Adapted from content excerpted from the American Express® OPEN Small Business Network
When you’re in a partnership, it’s highly advisable to have a formal, written partnership agreement. While it is not required by law, a partnership agreement can give you a framework for defining each partner’s obligations, and settling the conflicts, disagreements and other difficult-to-resolve issues that naturally occur in nearly every business relationship. Ultimately, it will help ensure the long-term well-being of your business.
Create your written partnership agreement with the assumption that anything that can go wrong with your partnership will. Friction between partners over things such as money, power or ego frequently undo these business relationships. Your partnership agreement should prepare you for all possible “what-if” situations, and set methods for resolving them. You will find that it pays to be extra cautious.
You can save money by drafting your own version of the key parts of your agreement, then taking it to your firm’s attorney to be reviewed, clarified, modified and finalized. It is important to have an attorney review the contract, because you want to make sure it complies with the partnership laws of your state. Finally, each partner might want to have his or her own lawyer look it over, since your firm’s attorney can’t represent the interests of each individual partner.
Below are some of the key areas you will want to cover in your written partnership agreement:
- What is the name of the partnership?
- What is the purpose of the partnership?
- What is the duration of the partnership?
Responsibilities, performance and remuneration
- What is each partner’s role?
- What are each partner’s responsibilities within the company, and what level of performance is expected?
- Are partners expected to make a full-time commitment to the venture, or are business activities permitted?
- What will be the income of each partner, and how will profits or losses be distributed?
- What will each partner be contributing to the partnership in terms of cash, assets, loans, investments, and/or labor?
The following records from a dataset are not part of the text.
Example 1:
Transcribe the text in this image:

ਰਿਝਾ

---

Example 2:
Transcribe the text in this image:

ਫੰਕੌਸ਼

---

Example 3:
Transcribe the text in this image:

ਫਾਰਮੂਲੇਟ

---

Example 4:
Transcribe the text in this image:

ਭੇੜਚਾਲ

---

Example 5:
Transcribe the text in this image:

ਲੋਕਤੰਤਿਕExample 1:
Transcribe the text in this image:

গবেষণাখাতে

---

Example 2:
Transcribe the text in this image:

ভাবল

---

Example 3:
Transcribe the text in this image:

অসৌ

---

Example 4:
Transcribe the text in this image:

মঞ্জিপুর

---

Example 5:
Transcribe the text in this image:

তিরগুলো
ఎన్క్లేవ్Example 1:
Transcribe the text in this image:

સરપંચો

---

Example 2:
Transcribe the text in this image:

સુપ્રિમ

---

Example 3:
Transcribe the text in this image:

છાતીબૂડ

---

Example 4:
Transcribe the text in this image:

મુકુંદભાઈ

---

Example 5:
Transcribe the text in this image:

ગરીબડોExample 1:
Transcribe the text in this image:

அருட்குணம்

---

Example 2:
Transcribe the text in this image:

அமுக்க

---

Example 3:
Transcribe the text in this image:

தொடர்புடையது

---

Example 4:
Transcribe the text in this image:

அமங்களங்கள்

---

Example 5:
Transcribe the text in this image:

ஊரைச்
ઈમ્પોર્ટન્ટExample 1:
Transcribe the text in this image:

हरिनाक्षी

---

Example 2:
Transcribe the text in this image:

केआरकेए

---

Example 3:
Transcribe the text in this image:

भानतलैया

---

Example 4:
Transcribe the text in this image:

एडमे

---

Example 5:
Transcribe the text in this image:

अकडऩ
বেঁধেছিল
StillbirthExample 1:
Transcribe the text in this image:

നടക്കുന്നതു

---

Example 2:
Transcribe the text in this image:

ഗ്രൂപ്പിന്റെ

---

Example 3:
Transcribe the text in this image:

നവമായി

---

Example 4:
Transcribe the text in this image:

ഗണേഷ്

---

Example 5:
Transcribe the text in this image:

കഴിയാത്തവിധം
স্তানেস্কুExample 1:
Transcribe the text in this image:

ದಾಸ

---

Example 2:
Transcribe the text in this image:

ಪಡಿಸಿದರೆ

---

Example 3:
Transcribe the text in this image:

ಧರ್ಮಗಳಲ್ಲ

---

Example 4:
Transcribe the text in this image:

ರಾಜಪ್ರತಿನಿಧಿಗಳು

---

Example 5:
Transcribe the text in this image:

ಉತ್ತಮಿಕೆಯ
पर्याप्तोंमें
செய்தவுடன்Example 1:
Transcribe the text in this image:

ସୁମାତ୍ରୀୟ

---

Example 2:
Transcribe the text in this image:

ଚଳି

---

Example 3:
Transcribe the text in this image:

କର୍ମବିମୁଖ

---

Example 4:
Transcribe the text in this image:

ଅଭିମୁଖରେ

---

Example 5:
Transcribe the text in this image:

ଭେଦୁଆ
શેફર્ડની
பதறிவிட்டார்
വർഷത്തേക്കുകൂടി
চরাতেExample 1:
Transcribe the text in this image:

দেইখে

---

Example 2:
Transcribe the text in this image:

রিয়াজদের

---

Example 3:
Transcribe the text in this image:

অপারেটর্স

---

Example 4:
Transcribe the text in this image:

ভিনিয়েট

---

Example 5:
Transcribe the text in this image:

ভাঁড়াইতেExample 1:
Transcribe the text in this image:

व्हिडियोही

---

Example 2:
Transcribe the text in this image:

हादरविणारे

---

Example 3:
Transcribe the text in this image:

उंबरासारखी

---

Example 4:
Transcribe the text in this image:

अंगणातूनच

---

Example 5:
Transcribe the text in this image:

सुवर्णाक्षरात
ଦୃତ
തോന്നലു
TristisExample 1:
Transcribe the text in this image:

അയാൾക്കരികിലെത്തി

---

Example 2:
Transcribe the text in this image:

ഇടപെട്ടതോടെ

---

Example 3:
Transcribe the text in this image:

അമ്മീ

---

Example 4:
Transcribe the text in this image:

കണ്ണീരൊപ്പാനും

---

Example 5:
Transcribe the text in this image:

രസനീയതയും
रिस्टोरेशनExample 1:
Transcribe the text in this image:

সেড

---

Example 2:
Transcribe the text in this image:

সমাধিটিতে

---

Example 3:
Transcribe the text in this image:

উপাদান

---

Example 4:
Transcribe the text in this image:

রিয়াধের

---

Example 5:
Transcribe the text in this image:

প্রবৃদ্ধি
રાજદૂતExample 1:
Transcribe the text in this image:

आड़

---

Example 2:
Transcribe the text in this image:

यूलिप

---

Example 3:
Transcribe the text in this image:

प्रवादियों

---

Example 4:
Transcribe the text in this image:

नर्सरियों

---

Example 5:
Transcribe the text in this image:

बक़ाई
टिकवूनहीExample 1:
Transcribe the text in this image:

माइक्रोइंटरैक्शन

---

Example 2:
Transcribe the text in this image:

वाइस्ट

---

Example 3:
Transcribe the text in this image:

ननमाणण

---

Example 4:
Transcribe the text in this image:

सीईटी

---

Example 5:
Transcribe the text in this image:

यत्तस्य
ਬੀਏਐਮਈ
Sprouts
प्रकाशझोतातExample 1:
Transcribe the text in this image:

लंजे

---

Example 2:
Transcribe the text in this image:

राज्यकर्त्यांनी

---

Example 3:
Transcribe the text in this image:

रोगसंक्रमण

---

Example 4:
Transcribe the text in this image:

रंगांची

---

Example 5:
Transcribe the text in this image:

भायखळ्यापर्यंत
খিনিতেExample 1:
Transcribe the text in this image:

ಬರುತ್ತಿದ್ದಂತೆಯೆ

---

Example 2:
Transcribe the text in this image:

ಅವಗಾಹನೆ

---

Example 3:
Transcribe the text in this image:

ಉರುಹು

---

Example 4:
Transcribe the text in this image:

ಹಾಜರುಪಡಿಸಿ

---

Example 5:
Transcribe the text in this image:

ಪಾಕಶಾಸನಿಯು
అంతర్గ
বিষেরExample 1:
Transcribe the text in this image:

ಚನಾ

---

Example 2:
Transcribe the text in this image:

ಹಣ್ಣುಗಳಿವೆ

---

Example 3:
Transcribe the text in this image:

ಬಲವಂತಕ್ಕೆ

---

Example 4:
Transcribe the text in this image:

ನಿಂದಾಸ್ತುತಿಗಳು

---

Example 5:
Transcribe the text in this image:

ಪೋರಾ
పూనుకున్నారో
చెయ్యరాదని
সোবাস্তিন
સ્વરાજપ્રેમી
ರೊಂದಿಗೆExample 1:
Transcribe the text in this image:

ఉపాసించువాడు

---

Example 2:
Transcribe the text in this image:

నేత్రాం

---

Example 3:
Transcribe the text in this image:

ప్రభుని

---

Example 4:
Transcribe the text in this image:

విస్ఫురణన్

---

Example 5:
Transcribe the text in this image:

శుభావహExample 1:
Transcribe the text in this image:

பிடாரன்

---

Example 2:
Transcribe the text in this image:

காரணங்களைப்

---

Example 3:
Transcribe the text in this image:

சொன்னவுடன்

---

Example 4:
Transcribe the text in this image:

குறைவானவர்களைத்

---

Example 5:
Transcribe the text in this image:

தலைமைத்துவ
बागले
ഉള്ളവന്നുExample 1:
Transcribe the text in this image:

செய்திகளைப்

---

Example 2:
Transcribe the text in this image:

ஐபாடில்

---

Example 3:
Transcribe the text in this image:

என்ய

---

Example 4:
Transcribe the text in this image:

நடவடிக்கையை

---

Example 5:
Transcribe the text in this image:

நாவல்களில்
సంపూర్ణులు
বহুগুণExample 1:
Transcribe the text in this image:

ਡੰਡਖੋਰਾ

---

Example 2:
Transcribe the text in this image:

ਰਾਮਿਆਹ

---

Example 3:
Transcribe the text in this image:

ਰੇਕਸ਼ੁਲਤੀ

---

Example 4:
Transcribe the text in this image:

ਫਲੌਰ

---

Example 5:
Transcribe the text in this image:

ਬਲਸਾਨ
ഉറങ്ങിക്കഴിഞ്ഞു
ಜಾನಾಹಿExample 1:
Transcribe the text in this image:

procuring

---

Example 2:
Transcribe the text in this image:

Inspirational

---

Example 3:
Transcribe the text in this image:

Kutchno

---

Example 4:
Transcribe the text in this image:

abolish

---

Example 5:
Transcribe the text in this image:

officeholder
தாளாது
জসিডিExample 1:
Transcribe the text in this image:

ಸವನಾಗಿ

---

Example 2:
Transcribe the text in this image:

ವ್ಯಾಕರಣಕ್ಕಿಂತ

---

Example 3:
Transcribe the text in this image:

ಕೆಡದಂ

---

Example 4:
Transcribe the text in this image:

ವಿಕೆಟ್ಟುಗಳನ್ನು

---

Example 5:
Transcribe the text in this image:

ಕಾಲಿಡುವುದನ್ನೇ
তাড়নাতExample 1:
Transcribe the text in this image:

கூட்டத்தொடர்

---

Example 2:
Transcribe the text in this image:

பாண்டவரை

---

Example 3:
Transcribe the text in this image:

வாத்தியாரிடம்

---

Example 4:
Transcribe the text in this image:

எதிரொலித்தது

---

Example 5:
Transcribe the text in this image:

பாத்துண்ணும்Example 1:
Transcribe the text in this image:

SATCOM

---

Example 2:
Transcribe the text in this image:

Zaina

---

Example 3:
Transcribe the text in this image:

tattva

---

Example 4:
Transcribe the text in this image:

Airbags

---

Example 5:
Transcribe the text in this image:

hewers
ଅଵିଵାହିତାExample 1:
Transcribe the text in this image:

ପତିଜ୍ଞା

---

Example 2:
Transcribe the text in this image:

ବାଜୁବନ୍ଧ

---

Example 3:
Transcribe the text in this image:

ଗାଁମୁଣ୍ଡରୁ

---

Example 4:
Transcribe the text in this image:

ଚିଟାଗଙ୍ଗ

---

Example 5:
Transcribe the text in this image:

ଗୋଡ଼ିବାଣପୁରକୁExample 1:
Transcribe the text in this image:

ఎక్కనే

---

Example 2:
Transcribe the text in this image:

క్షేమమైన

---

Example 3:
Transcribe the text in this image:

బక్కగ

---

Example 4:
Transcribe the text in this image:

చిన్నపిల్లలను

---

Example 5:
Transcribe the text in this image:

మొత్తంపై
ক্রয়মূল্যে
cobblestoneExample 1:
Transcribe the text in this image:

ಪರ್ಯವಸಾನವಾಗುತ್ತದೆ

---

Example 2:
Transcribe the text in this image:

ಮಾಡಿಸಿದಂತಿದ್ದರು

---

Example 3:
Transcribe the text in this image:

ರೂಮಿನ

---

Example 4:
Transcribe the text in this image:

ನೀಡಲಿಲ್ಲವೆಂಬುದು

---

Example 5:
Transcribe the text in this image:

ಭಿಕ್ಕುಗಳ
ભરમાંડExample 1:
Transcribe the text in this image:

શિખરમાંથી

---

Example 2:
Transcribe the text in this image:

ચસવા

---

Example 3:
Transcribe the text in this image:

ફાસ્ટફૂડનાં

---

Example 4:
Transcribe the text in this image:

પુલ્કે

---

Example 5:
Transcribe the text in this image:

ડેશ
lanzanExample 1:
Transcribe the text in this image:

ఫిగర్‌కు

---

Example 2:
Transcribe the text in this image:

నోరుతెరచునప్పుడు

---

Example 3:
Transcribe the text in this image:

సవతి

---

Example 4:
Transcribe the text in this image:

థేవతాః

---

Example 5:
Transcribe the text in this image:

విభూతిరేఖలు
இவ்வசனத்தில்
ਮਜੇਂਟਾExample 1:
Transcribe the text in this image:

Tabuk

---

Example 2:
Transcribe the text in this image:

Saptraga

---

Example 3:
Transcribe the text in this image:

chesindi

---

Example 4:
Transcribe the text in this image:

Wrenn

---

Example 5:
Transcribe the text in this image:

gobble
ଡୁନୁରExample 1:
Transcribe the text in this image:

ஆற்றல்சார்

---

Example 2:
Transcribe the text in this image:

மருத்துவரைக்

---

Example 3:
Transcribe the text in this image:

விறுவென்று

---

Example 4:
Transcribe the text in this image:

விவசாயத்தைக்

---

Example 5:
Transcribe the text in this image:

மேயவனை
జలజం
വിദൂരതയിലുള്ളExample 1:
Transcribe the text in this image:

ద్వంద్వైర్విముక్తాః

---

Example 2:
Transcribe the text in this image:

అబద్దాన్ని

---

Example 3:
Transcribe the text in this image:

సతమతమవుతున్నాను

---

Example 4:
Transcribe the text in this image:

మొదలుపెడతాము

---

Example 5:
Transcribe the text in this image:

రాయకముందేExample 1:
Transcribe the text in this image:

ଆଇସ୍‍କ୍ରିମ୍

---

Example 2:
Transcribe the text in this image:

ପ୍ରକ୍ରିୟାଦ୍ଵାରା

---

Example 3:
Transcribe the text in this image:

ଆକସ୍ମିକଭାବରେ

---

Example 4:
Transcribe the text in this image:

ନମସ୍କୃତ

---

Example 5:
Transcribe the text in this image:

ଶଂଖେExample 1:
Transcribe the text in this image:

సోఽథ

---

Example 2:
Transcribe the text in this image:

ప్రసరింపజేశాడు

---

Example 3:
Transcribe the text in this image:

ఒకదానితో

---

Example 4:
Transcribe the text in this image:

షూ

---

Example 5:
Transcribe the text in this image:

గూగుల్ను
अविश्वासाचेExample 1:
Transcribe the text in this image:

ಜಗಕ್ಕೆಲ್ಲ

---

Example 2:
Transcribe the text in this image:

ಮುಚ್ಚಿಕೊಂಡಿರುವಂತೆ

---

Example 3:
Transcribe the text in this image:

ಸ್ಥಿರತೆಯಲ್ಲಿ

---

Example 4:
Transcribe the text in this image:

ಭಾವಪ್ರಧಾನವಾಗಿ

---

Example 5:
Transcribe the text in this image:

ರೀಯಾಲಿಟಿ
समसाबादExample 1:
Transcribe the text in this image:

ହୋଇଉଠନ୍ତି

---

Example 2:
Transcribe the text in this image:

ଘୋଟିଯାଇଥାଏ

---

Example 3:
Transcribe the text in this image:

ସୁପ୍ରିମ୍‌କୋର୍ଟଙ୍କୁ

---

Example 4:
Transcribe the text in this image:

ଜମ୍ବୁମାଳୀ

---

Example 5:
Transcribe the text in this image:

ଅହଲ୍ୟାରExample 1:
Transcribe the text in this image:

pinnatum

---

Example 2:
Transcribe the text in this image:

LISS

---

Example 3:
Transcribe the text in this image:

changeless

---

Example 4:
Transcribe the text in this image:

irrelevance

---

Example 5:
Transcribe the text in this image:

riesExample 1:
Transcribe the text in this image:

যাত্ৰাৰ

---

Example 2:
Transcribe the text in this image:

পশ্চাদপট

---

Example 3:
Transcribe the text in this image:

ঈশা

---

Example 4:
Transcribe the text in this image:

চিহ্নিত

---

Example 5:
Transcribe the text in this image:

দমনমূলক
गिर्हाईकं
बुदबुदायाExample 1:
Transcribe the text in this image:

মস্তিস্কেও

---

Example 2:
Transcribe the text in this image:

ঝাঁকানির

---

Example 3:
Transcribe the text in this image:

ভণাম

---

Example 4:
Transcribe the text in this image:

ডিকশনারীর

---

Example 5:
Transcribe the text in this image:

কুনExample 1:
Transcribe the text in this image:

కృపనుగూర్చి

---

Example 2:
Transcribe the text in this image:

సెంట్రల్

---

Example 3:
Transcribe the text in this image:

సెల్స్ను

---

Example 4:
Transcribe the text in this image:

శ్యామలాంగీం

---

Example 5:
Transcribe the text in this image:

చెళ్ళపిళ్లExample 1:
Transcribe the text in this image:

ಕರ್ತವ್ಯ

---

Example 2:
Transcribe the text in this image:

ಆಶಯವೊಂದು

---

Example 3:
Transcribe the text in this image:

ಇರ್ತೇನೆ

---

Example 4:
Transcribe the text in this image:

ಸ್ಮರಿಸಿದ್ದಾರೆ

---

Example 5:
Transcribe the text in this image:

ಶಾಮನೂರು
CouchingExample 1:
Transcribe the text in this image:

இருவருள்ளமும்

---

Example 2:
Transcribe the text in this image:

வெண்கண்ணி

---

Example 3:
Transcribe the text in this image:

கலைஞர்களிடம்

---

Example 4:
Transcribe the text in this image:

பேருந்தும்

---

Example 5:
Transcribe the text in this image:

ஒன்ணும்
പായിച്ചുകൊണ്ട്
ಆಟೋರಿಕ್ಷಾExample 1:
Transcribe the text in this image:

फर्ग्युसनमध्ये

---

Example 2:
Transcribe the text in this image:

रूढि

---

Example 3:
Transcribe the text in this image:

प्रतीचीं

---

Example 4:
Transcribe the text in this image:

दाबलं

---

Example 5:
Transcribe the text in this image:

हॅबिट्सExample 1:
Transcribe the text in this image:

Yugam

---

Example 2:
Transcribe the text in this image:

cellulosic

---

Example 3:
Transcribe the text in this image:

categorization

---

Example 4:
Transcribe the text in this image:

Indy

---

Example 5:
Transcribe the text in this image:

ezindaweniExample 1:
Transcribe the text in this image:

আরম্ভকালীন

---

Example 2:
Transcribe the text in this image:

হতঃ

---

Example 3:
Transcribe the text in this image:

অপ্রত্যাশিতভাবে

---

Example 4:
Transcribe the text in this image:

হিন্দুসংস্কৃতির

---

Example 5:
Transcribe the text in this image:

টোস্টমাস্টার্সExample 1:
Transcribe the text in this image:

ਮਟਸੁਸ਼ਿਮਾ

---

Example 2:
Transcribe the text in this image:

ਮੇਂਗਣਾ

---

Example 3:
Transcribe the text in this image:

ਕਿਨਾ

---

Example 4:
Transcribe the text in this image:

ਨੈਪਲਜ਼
- If a partner loans the company money, what will be the terms or repayment?
- Will the partners be expected to make additional contributions to the partnership, and if so, how will that be handled?
Withdrawal of partners/admission of new partners
- What guidelines should be followed if one partner wants to leave the partnership?
- Will partners be allowed to sell their interests in the business to outsiders?
- On what grounds can a partner be expelled from the partnership (misconduct, non-performance of duties)?
- How will new partners be admitted to the partnership?
- What guidelines should be followed if one partner wants to retire or leave the partnership?
- What happens if a partner is incapacitated or dies?
- Will the partnership take out “key man” life insurance to ensure the surviving partner is able to buy the deceased partner’s shares from his/her heirs?
- Will partners who leave have to sign a non-compete agreement?
- What methods will be used to settle disputes that can’t be otherwise resolved?
- What procedures should be used in the event of a tie vote between partners on crucial partnership decisions?
- Will you use mediation or binding arbitration?
- If disputes can’t be resolved, is there a mechanism in place for dissolving the partnership?
- What banking arrangements will be made for the partnership?
- Which partners will have check signing privileges?
- Who will be authorized to draw on the partnership’s accounts?
- How will the books be kept?
Method for dissolving the partnership
- When can the partnership be dissolved?
- What happens to the partnership if the partners decide they can’t work together?
- What methods will be used to determine the value of the business in the event of a sale, dissolution, death, disability or withdrawal of a partner?